Unlike surrounding states, the population of Indiana increased by a modest 4.7% over the past decade, adding about 300,000 residents to increase the total to 6.8 million.
Indiana’s congressional delegation will remain at nine members of the U.S. House and, of course, the two Senators.
The last time Indiana lost a seat in the U.S. House was 2000. There was concern that the state would lose another House seat this time around as the country’s population center continues to move southwest.
At some point between now and Nov. 15, the Republican supermajorities in the Indiana House and Senate will redraw the maps for the congressional and legislative districts.
There will be no independent commission to make recommendations on what the boundaries should look like for the next decade. Indiana Democrats can be assured that they will face an uphill battle over the next 10 years to retain the seats they currently have or gain seats in the future.

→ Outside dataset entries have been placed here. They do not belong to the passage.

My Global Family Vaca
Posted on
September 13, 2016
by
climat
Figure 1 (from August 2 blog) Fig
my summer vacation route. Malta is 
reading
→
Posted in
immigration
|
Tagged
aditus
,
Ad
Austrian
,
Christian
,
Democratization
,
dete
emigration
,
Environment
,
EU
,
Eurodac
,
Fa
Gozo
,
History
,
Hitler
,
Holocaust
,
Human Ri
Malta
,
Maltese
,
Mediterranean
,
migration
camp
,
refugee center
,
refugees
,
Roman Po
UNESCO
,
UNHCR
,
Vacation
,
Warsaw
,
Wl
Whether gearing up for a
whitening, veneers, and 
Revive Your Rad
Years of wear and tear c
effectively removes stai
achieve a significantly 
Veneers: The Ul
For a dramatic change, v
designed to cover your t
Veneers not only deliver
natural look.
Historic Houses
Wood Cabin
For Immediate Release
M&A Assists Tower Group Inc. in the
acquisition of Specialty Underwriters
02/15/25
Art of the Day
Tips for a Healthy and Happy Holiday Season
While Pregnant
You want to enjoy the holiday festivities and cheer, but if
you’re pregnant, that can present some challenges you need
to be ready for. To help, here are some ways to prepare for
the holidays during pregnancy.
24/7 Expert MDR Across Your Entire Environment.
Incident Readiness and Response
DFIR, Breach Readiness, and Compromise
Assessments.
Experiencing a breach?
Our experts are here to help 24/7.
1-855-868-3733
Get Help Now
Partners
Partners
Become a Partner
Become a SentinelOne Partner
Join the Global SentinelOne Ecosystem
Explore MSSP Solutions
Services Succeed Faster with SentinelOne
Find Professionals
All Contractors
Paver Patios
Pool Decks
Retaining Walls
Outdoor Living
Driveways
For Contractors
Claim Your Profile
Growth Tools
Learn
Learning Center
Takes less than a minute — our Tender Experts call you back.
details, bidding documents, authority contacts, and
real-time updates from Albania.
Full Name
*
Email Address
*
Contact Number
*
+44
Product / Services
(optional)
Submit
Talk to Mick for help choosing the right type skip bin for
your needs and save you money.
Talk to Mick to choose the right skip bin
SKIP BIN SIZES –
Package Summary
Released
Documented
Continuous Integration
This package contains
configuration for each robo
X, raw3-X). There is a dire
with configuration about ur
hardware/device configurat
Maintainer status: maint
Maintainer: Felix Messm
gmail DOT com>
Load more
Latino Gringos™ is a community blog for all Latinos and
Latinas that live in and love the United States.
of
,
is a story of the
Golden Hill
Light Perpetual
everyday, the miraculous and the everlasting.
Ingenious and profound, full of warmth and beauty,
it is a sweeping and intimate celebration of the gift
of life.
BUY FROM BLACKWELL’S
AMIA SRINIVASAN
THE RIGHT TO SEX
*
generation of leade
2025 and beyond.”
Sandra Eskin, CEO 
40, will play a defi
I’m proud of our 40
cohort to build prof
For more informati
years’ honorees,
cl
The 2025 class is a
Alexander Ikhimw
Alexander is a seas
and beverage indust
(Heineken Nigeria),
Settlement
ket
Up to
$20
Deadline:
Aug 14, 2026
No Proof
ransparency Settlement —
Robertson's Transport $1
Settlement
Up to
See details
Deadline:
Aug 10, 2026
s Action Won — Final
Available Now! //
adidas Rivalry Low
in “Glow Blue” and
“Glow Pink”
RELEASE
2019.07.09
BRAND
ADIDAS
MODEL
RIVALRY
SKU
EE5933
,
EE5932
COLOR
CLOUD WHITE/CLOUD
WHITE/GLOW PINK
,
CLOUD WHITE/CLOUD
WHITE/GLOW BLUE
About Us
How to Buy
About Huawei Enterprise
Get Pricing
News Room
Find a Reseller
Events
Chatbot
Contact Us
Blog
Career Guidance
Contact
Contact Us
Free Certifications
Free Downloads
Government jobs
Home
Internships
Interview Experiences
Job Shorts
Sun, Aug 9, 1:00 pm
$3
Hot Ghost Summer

But the census figures also should mean that local county and city officials will consider redrawing the district maps for seats on county and city councils.
Last year, Madison County commissioners redrew the boundary lines for the three seats on the board of commissioners to better reflect population trends in the county.
At the time, commissioners said that the old boundaries had 18% of the population in the North District, 58% in the Middle District and 24% in the South District.
The new maps drawn by an outside consultant now has the districts each with about 33% of the county’s population.
The decision to redraw the maps was admirable but should have waited until the 2020 census figures were released this year. Instead, the timing of the redrawing made it appear politically motivated for the advantage of incumbents.
Projections show that Madison County has had a population decline of 1.6% over the past decade to 129,561 residents. That is a slower rate of decline than in previous census data.
When the figures for 2020 are announced, Anderson’s population is expected to decline by 2.7%, Elwood by 2.5% and Alexandria by 3.5%. Pendleton’s population is climbing by an estimated 2.6% and Lapel by 1.7%.
The district lines for seats on the Madison County Council and the three city councils in the county have not changed for decades. Those districts should be redrawn before the 2022 and 2023 election cycles.
Madison County can lead the way for the state by adopting resolutions or ordinances by the impacted councils to allow local residents greater input into the map making via a bipartisan committee.
Will the councils decide to stand pat for the next decade? Only time will tell.